Supplied entries below:
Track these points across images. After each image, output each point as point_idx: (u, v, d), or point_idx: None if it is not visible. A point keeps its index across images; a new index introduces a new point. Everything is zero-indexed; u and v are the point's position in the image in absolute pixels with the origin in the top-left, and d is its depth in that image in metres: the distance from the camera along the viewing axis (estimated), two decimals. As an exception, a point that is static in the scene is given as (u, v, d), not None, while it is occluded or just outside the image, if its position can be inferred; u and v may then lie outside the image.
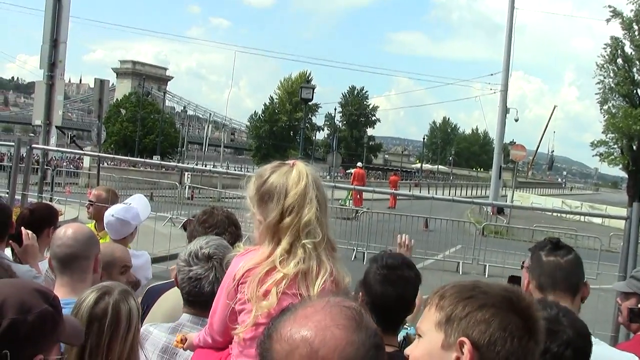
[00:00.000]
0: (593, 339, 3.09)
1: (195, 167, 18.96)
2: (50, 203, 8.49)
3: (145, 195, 6.62)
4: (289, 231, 2.62)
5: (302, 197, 2.62)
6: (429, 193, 45.40)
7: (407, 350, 2.00)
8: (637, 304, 4.16)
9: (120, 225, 5.53)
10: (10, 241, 4.82)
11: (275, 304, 2.51)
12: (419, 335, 1.98)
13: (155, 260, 9.39)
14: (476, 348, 1.81)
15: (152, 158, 66.60)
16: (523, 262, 3.81)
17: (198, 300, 3.16)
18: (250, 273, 2.60)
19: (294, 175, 2.66)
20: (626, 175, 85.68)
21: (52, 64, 14.43)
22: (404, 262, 3.48)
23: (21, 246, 4.84)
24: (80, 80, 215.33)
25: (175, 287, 3.77)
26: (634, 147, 74.85)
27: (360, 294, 3.39)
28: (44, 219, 5.29)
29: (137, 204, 5.87)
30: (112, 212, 5.55)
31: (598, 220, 38.80)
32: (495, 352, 1.80)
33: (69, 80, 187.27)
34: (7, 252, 4.97)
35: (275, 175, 2.69)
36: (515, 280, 3.95)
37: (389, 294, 3.28)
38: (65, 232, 3.56)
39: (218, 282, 3.07)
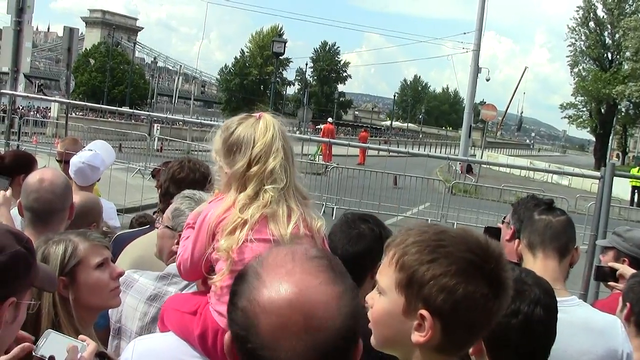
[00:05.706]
0: (577, 300, 3.16)
1: (168, 117, 18.79)
2: (26, 152, 8.36)
3: (113, 147, 6.60)
4: (255, 179, 2.65)
5: (268, 147, 2.65)
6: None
7: (369, 298, 1.95)
8: (614, 258, 4.25)
9: (90, 171, 5.57)
10: None
11: (237, 243, 2.52)
12: (379, 291, 1.90)
13: (128, 211, 9.38)
14: (438, 316, 1.76)
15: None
16: (504, 217, 3.84)
17: None
18: (220, 224, 2.61)
19: (262, 126, 2.69)
20: (593, 139, 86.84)
21: (20, 9, 14.19)
22: (362, 216, 3.39)
23: None
24: (48, 28, 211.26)
25: (144, 236, 3.74)
26: (602, 111, 75.78)
27: None
28: (20, 166, 5.14)
29: (101, 150, 5.88)
30: (80, 159, 5.57)
31: (565, 182, 39.44)
32: (458, 320, 1.77)
33: (37, 29, 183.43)
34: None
35: (242, 127, 2.72)
36: (490, 231, 3.95)
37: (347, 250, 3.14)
38: (41, 183, 3.46)
39: None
End of Supplied entries.
From the entries above, print the lines beginning at the one with "2: (50, 203, 8.49)" and stopping after the one with "16: (523, 262, 3.81)", exactly as written and with nothing else.

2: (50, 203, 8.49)
3: (145, 195, 6.62)
4: (289, 231, 2.62)
5: (302, 197, 2.62)
6: (429, 193, 45.40)
7: (407, 350, 2.00)
8: (637, 304, 4.16)
9: (120, 225, 5.53)
10: (10, 241, 4.82)
11: (275, 304, 2.51)
12: (419, 335, 1.98)
13: (155, 260, 9.39)
14: (476, 348, 1.81)
15: (152, 158, 66.60)
16: (523, 262, 3.81)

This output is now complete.